(SUPPLIED TEXT):
"""

The person who showed me this article was my friend Alli’s father – a conservative, white, middle class Catholic man – who proudly proclaims that he was there for Dr. King’s speech. He pushed the paper to me across the dining table while all together we watched the pre-inauguration concert with Beyonce and Tom Hanks on the television in their kitchen on Sunday. Knowing he voted for McCain and that we’ve got some differing views on race, abortion, homosexuality, marriage, sex, immigration, religion, and a few other things, I expected some Obama-bashing, but to my surprise there was none. “You know, I was there,” he bragged. “In that auditorium when Dr. King spoke. I’ve probably told you a billion times,” which was true, he had. I know he and I disagree on countless issues, but that doesn’t stop him from opening his home to me and treating me like a member of his family, and from me doing the same for him. After we watched the program, we all agreed that it was really a very nice concert. Though I don’t know whether it brought tears to everybody’s eyes (I have turned into a sucker for all that “Oh, Beautiful for Spacious Skies” stuff as of late), I felt in myself a swelling of emotion. Maybe we really can sort of start to coexist and hang out and agree and disagree and eat Chinese takeout and play Scrabble and argue about abortion and give Hanukkah gifts and Christmas gifts and at the end of the day say, “Take care, see you soon.” Maybe I’m an idealist, but I really see some major potential here.

"""

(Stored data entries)

"""

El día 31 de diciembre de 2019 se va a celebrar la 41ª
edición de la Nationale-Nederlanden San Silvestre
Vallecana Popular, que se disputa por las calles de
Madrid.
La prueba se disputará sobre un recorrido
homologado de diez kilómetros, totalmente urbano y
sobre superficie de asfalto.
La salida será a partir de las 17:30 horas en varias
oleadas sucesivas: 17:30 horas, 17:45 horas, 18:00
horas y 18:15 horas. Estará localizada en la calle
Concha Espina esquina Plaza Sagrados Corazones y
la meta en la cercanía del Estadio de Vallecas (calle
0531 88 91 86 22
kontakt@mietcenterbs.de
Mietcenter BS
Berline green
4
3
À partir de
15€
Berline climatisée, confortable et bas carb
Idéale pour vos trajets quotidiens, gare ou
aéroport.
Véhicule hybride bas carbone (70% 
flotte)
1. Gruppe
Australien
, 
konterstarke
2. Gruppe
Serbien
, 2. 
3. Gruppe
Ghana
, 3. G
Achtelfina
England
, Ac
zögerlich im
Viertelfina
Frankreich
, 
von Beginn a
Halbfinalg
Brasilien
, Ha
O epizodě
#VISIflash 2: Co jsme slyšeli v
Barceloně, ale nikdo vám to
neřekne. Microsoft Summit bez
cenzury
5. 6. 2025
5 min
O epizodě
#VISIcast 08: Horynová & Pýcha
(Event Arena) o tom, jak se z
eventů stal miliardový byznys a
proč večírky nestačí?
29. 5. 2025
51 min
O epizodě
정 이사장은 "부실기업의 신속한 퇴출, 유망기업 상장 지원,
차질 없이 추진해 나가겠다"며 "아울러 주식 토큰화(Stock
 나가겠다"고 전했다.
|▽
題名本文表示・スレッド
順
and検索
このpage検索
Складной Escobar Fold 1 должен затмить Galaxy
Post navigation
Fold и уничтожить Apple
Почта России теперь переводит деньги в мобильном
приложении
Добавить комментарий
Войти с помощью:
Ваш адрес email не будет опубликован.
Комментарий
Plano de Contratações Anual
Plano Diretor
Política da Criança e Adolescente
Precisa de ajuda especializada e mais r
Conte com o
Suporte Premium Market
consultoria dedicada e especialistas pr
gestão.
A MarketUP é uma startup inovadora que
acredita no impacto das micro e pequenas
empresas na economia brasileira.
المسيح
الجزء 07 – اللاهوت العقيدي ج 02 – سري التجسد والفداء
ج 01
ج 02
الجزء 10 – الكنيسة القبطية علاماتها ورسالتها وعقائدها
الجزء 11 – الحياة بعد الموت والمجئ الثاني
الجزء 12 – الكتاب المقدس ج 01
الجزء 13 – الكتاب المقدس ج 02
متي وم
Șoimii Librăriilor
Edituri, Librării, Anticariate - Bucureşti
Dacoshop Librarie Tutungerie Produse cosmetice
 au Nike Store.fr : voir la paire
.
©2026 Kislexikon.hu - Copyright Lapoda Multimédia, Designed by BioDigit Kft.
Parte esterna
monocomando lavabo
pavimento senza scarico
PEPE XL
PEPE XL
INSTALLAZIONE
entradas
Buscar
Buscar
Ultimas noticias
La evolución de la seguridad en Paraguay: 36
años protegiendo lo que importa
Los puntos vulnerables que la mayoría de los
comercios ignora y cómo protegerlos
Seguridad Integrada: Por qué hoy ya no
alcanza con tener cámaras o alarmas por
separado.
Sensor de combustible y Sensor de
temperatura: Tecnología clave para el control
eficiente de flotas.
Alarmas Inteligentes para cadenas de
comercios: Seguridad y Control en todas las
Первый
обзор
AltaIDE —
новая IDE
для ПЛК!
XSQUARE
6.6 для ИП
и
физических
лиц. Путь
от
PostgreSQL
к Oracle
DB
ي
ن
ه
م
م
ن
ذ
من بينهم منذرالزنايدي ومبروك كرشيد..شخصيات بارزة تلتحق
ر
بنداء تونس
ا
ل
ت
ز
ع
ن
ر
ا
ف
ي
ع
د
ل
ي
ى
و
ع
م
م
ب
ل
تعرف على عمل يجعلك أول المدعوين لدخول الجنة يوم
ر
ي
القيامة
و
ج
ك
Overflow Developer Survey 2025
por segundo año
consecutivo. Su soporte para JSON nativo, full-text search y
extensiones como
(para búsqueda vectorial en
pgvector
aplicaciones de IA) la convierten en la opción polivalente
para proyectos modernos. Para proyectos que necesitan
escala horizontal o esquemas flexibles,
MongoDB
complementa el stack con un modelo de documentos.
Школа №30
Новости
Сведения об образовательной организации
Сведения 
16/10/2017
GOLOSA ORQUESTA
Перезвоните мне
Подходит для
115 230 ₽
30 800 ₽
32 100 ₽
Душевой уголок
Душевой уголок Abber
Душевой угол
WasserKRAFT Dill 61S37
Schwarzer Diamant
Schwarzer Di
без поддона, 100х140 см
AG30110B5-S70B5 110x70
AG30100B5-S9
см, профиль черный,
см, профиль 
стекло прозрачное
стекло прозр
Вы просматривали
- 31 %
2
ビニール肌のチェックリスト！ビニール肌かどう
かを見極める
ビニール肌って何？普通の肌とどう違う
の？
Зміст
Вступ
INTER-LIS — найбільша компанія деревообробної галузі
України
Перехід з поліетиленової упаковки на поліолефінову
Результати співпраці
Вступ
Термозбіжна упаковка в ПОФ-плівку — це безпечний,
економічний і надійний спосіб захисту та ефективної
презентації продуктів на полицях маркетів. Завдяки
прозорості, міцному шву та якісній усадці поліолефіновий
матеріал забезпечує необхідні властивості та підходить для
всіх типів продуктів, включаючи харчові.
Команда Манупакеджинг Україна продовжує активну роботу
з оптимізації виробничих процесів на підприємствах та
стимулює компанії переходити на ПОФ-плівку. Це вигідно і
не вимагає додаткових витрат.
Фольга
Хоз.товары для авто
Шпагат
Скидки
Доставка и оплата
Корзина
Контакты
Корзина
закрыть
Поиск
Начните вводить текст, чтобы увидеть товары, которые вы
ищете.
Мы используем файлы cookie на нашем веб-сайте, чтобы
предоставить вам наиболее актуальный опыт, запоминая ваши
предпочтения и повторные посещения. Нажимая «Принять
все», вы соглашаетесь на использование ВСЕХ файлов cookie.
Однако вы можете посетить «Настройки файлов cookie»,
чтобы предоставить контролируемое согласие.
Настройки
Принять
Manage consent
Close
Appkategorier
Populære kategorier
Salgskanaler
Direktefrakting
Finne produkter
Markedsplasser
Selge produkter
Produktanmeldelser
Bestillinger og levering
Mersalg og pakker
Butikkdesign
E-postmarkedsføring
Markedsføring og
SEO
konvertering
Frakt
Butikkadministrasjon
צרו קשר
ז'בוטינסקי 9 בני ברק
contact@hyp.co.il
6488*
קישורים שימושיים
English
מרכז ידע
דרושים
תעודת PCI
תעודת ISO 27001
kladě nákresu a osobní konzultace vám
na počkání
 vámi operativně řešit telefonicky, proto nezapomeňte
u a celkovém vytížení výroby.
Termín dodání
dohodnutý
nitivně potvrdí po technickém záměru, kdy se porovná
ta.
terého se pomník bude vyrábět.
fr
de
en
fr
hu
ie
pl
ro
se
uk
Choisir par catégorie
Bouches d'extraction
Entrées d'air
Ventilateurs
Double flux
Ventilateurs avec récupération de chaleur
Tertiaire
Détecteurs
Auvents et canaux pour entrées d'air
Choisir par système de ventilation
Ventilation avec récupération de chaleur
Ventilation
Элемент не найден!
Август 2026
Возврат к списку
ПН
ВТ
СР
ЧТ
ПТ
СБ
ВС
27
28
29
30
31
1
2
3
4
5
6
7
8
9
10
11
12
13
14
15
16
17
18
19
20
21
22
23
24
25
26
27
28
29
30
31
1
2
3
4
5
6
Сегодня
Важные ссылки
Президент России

"""

(APPLY WHAT YOU READ):
a – Rename "Concha Espina" as "Alcalá" in the records, starting with their first line and going on through the line with "Véhicule hybride bas carbone (70%", and give those lines again with everything else left as it is.
b – Continue the essay about watching the pre-inauguration concert, picking up right after its final sentence.

(ANSWERS GIVEN):
a –
El día 31 de diciembre de 2019 se va a celebrar la 41ª
edición de la Nationale-Nederlanden San Silvestre
Vallecana Popular, que se disputa por las calles de
Madrid.
La prueba se disputará sobre un recorrido
homologado de diez kilómetros, totalmente urbano y
sobre superficie de asfalto.
La salida será a partir de las 17:30 horas en varias
oleadas sucesivas: 17:30 horas, 17:45 horas, 18:00
horas y 18:15 horas. Estará localizada en la calle
Alcalá esquina Plaza Sagrados Corazones y
la meta en la cercanía del Estadio de Vallecas (calle
0531 88 91 86 22
kontakt@mietcenterbs.de
Mietcenter BS
Berline green
4
3
À partir de
15€
Berline climatisée, confortable et bas carb
Idéale pour vos trajets quotidiens, gare ou
aéroport.
Véhicule hybride bas carbone (70% 

b –
The photo from Dr. King’s speech at South Side makes me feel proud. I know that auditorium. I know that stage. I sang “The Sun Will Come Out Tomorrow” on that stage. The fact that I maybe shared some footsteps with Dr. King makes me feel exceptionally proud of my  community for opening their minds to the words of Dr. King. I hope that Rockville Centre and the conservative parts of Long Island and all over the country will similarly open their hearts to President Obama, regardless of whether or not they agree with all his views, and let themselves be touched by our common connection to this country – which I find, despite all its flaws, is really quite a beautiful place.

I’ll probably be sobbing when I watch Obama get sworn in today (sobbing in a good way). I can’t help myself. It’s that overwhelmingly cool.